Every TLD is different

Every top-level-domain (e.g. .com, .net., .me, .name) handles whois differently: they have different central whois servers and different response formats.

dot-com is handled by verisign at whois.verisign-grs.com. The folks at whois-servers.net have helpfully provided cname aliases for the central whois server for every TLD. (That is to say, com.whois-servers.net will resolve to verisign's whois server for .com, and me.whois-servers.net will resolve to the whois server for the .me TLD, etc.)

There are several mirrors of verisign-grs.com, including whois.internic.net, whois.crsnic.net, and whois.nsiregistry.net, which must be obsolete addresses of competitors that verisign took over at some point. These names all resolve to addresses of the pattern 199.7.*.74 and I've found other whois servers responding in this address range operated by verisign that do not appear to be documented anywhere.

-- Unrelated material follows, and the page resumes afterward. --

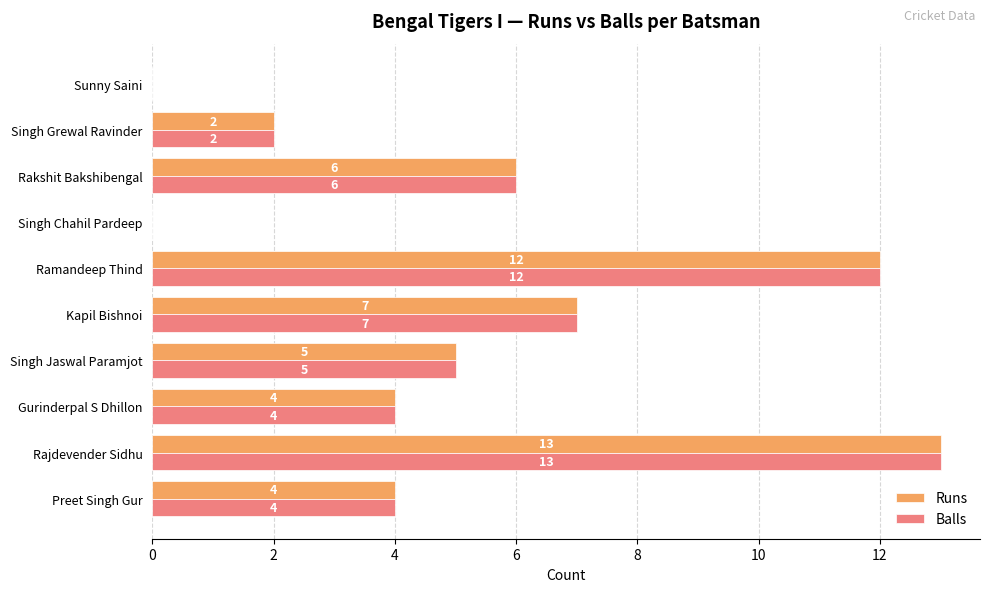

What is the total value across all series at Kapil Bishnoi?

14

I discovered that verisign's whois server will always respond in the following way:
  • The first packet you receive contains always contains the header "Whois Server Version 2.0\n\n

    Domain names in the .com and .net domains can now be registered with many different competing registrars. Go to http://www.internic.net for detailed information.\n"
  • The second packet contains the actual whois result, if any, followed by a long legal disclaimer
So I discovered that the most optimal way to make the request is to accept one packet, discard it, then read a little bit into the next packet to get the whois result, then disconnect before reading the ~2kb of legalese with every request. A little rude, perhaps, but you can be reasonably certain that that legal notice is never going change and it's just a waste of resources.

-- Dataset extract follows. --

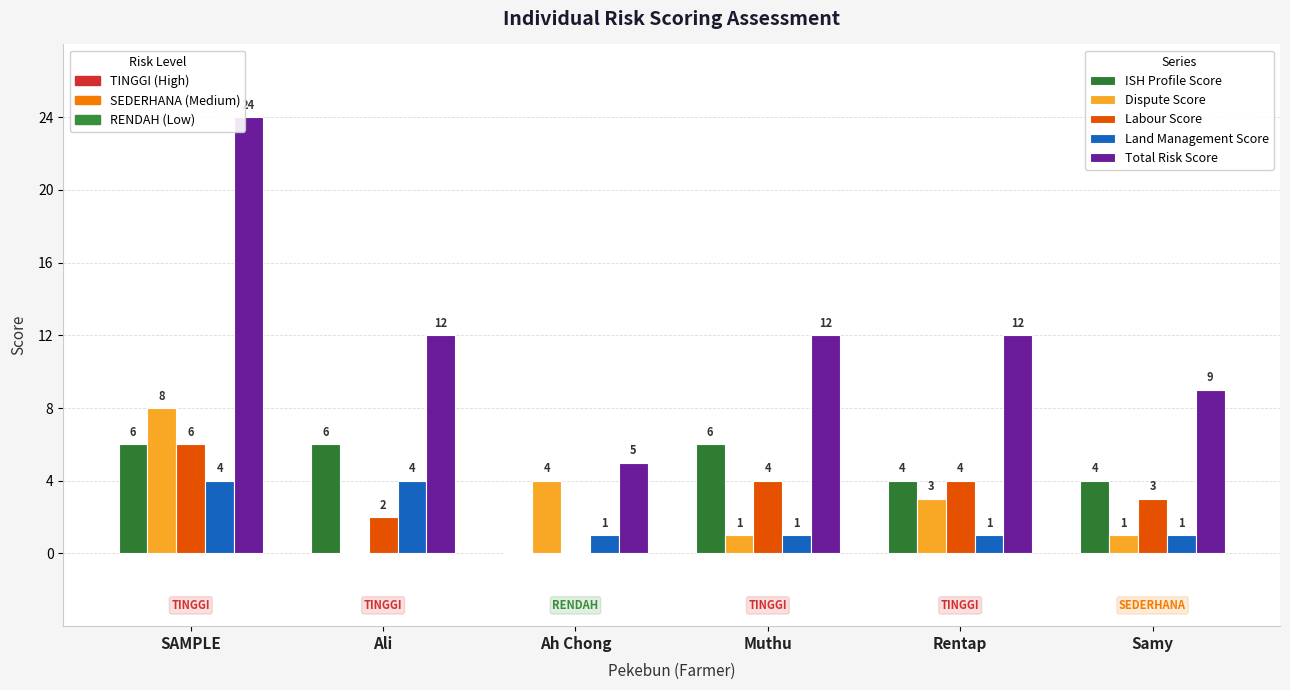

How many groups of bars are there?

6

.com and .net require a two-stage lookup

dot-com and dot-net (both handled by verisign) are a little different than most other whois systems. The central whois server will tell you if a domain is registered, when it expires, and at what registrar it was registered at, but does not contain any information about who actually owns any domain. The whois record will contain a row that will tell you the whois server of the registrar with which the domain was registered, and you must then make a second whois request against the registrar's own whois server to get the information on the actual owner. Registrar whois servers follow the same request protocol but only contain any information about the domains controlled by that registrar.

I've never been able to get banned from verisign's whois servers (though supposedly it is possible), and I've always found it to be extremely fast (though I can tell some of the servers you get round-robin'ed to are faster than others). The various registrar whois servers are a different story: they vary widely in reliability and some have paranoid banning policies. Oh, and the response format different registrars use may not be the quite the same.

This two-stage design is understandable: given 90 million .com domain names are already registered, this makes the amount of data verisign has to maintain and serve out more manageable. By the way, you can apply for an account to download the entire zone file from verisign for .com and analogously for many other TLDs. dot-com's zone file is about 1 GB.

DNS is your friend

If you just want to tell whether a name is registered it's almost always a better deal to just do a DNS lookup against it. Certain record types like SOA or NS might have better abstract properties but A records are probably fastest considering it's more likely to be cached by a lower-tier DNS server. If you find any DNS record for a domain, it would have to be registered, and the vast majority of owned domains will have an A record set. So you can quickly discard domains that have DNS records as being registered.

Finally

Whois is a weird, wacky protocol. Like many other domaining issues, in practice it means knowledge of the whims and quirks of verisign's chosen behavior. At one point in 1999 the protocol was changed and all whois clients out there broke. This might happen again.

I haven't actually tried getting access to the zone file, but all of the above suggests a hybrid approach when checking a domain in order of expense:

  1. Check the zone file first
  2. Do a DNS lookup second
  3. Look it up in the central whois
  4. If found in the central whois, check the registrar whois
So that's all I've learned about whois. Enjoy!